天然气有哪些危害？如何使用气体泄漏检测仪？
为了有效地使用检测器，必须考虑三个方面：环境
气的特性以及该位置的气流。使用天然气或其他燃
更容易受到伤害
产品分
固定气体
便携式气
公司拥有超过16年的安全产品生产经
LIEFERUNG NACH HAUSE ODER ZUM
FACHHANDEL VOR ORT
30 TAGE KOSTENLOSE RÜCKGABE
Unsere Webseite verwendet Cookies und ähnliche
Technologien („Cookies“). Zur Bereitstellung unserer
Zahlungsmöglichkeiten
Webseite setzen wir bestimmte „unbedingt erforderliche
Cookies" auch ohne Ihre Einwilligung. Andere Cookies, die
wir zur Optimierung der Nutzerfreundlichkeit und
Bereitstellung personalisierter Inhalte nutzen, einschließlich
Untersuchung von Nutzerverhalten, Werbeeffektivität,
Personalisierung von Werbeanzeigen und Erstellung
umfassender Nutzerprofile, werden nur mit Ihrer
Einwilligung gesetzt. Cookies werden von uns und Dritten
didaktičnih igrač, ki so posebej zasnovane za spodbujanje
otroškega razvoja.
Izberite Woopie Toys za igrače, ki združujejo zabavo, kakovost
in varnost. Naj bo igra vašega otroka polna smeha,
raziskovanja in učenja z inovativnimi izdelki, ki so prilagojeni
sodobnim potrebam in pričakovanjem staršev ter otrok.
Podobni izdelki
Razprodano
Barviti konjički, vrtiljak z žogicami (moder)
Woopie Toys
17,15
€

GOAL OF THE EXERCISE: Retype all of the data shown above, word for word.

COMPLETED TASK:
天然气有哪些危害？如何使用气体泄漏检测仪？
为了有效地使用检测器，必须考虑三个方面：环境
气的特性以及该位置的气流。使用天然气或其他燃
更容易受到伤害
产品分
固定气体
便携式气
公司拥有超过16年的安全产品生产经
LIEFERUNG NACH HAUSE ODER ZUM
FACHHANDEL VOR ORT
30 TAGE KOSTENLOSE RÜCKGABE
Unsere Webseite verwendet Cookies und ähnliche
Technologien („Cookies“). Zur Bereitstellung unserer
Zahlungsmöglichkeiten
Webseite setzen wir bestimmte „unbedingt erforderliche
Cookies" auch ohne Ihre Einwilligung. Andere Cookies, die
wir zur Optimierung der Nutzerfreundlichkeit und
Bereitstellung personalisierter Inhalte nutzen, einschließlich
Untersuchung von Nutzerverhalten, Werbeeffektivität,
Personalisierung von Werbeanzeigen und Erstellung
umfassender Nutzerprofile, werden nur mit Ihrer
Einwilligung gesetzt. Cookies werden von uns und Dritten
didaktičnih igrač, ki so posebej zasnovane za spodbujanje
otroškega razvoja.
Izberite Woopie Toys za igrače, ki združujejo zabavo, kakovost
in varnost. Naj bo igra vašega otroka polna smeha,
raziskovanja in učenja z inovativnimi izdelki, ki so prilagojeni
sodobnim potrebam in pričakovanjem staršev ter otrok.
Podobni izdelki
Razprodano
Barviti konjički, vrtiljak z žogicami (moder)
Woopie Toys
17,15
€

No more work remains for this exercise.